A MESSAGE FROM REV. KAREN KINNEY: JEREMIAH’S CALL

Grace and peace to you,

This week, we begin a six-week series focused on readings from the Prophet Jeremiah. Don’t despair – there is a richness to the writings that takes us on a journey of understanding – even amid the violence and harshness he portrays.

I’ve often thought of Jeremiah as a grumpy and harsh prophet, but in researching Jeremiah for this series, I have found that what he actually does is give voice to the pain and promise of what the people and nation of the Southern Kingdom of Judah (which includes Jerusalem and the Temple) were experiencing. That raises the question: how do we make sense of grief and pain during traumatic events we experience individually and as communities. What voice do we need?

Judah (the northern kingdom of Israel was conquered in 722 BCE – Before the Common Era – by Assyria) experienced violent attacks and much cruelty towards its people by Assyria, Egypt and eventually Babylonia from 701 BCE to 586 BCE. Jeremiah addresses the time frame in the 6th BCE when Babylonia conquered Judah, eventually destroying Jerusalem and the Temple and exiling a great number of people to Babylonia.

Jeremiah’s writing reflects the violence that is everywhere – people are experiencing unspeakable suffering, being indiscriminately killed, hauled off, assaulted (sexually and physically). They are traumatized, yet the prophet also offers hope. In her book Jeremiah Pain and Promise (O’Connor, Kathleen M. Jeremiah: Pain and Promise. Fortress Press, 2011.), O’Connor makes the following points, particularly in the introduction and first three chapters:

  • Jeremiah sees violence in every aspect of life, even in the relationship God has with the people, and he responds to it in his writing. Yet, this response allows a very traumatized nation and people language to think and talk about their own experiences. He helps them find their voice.
  • Even in the midst of this violence, the prophet offers hope that their God is one who will never leave them and who promises them a hopeful future, even as people and indeed the nation experience death. That death will not be the final word. They can indeed count on God’s promises of love, grace, mercy and forgiveness to sustain and encourage them.
  • Jeremiah is a book of resilience that tells the people there is a future. That future, while uncertain, is promised and will come, not in their time, but in God’s time. Again, God has not left them.

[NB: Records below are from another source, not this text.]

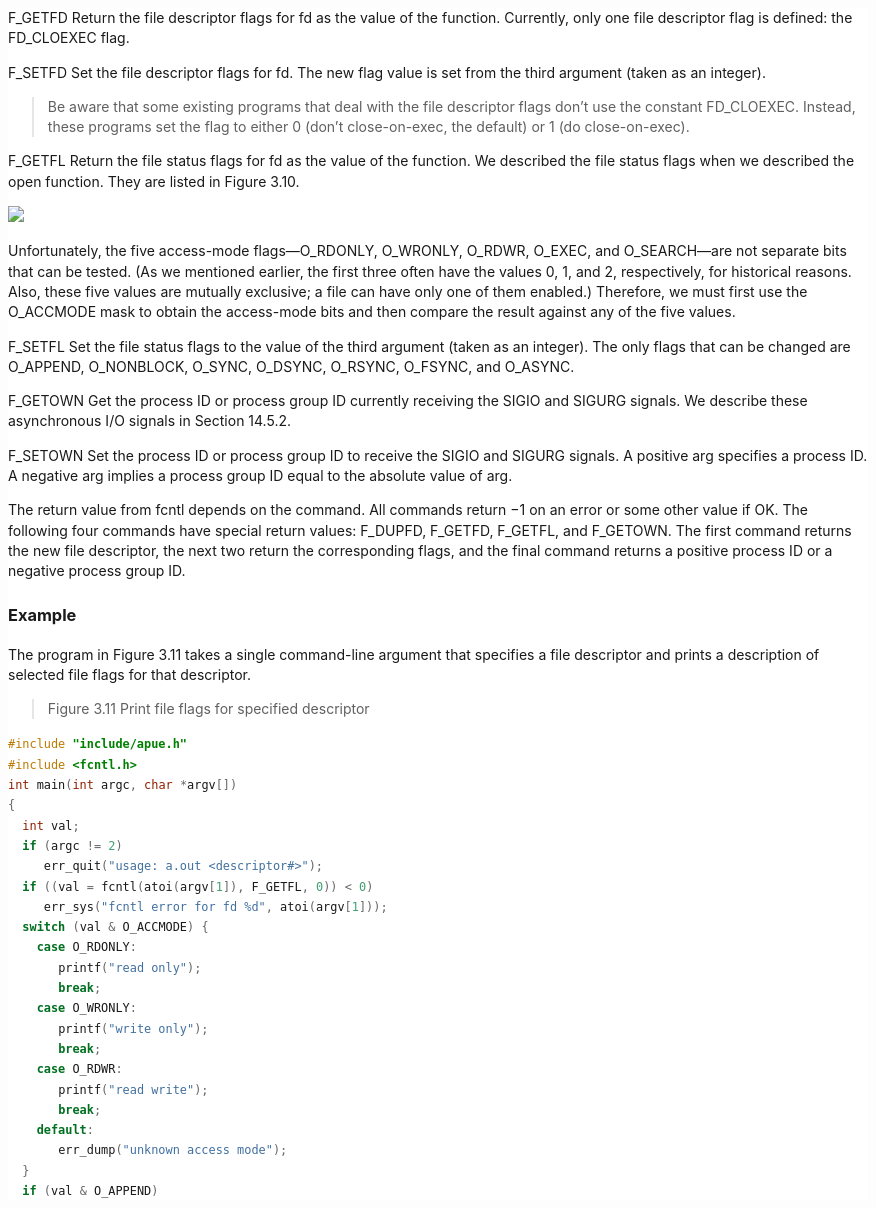 F_GETFD Return the file descriptor flags for fd as the value of the function. Currently, only one file descriptor flag is defined: the FD_CLOEXEC flag.

F_SETFD Set the file descriptor flags for fd. The new flag value is set from the third argument (taken as an integer).

> Be aware that some existing programs that deal with the file descriptor flags don’t use the constant FD_CLOEXEC. Instead, these programs set the flag to either 0 (don’t close-on-exec, the default) or 1 (do close-on-exec).

F_GETFL Return the file status flags for fd as the value of the function. We described the file status flags when we described the open function. They are listed in Figure 3.10.

<img src="https://i.loli.net/2018/05/31/5b0f49576d719.png" width="70%">

Unfortunately, the five access-mode flags—O_RDONLY, O_WRONLY, O_RDWR, O_EXEC, and O_SEARCH—are not separate bits that can be tested. (As we mentioned earlier, the first three often have the values 0, 1, and 2, respectively, for historical reasons. Also, these five values are mutually exclusive; a file can have only one of them enabled.) Therefore, we must first use the O_ACCMODE mask to obtain the access-mode bits and then compare the result against any of the five values.

F_SETFL Set the file status flags to the value of the third argument (taken as an integer). The only flags that can be changed are O_APPEND, O_NONBLOCK, O_SYNC, O_DSYNC, O_RSYNC, O_FSYNC, and O_ASYNC.

F_GETOWN Get the process ID or process group ID currently receiving the SIGIO and SIGURG signals. We describe these asynchronous I/O signals in Section 14.5.2.

F_SETOWN Set the process ID or process group ID to receive the SIGIO and SIGURG signals. A positive arg specifies a process ID. A negative arg implies a process group ID equal to the absolute value of arg.

The return value from fcntl depends on the command. All commands return −1 on an error or some other value if OK. The following four commands have special return values: F_DUPFD, F_GETFD, F_GETFL, and F_GETOWN. The first command returns the new file descriptor, the next two return the corresponding flags, and the final command returns a positive process ID or a negative process group ID.

### Example

The program in Figure 3.11 takes a single command-line argument that specifies a file descriptor and prints a description of selected file flags for that descriptor.

> Figure 3.11 Print file flags for specified descriptor

```C
#include "include/apue.h"
#include <fcntl.h>
int main(int argc, char *argv[])
{
  int val;
  if (argc != 2)
     err_quit("usage: a.out <descriptor#>");
  if ((val = fcntl(atoi(argv[1]), F_GETFL, 0)) < 0)
     err_sys("fcntl error for fd %d", atoi(argv[1]));
  switch (val & O_ACCMODE) {
    case O_RDONLY:
       printf("read only");
       break;
    case O_WRONLY:
       printf("write only");
       break;
    case O_RDWR:
       printf("read write");
       break;
    default:
       err_dump("unknown access mode");
  }
  if (val & O_APPEND)
```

God speaks through Jeremiah – the words are often difficult to hear, but they do acknowledge the pain the people and nation are experiencing, and the hopeful promise of God to never abandon them. As Walter Brueggemann writes in his commentary on Jeremiah (Brueggemann, Walter. A Commentary on Jeremiah: Exile and Homecoming. Grand Rapids: William B. Eerdmans Publishing Co., 1998, page 26): “its main thrust concerns the ending of beloved Jerusalem…and the formation of a new beloved Jerusalem.” And both are due to God’s engagement with humanity.

How might this sermon series addressing pain and promise in Jeremiah, help us give voice to pain in our own history – of enduring the pandemic, of the schism, of facing an unknown future right now? What hope in our future will we see knowing God has not left the building?!

Come and explore together this Sunday, June 15, as we take up Jeremiah’s call (Jeremiah 1:4-10) and part of his Temple Sermon (Jeremiah 7:1-11). What will we learn together? Come and see.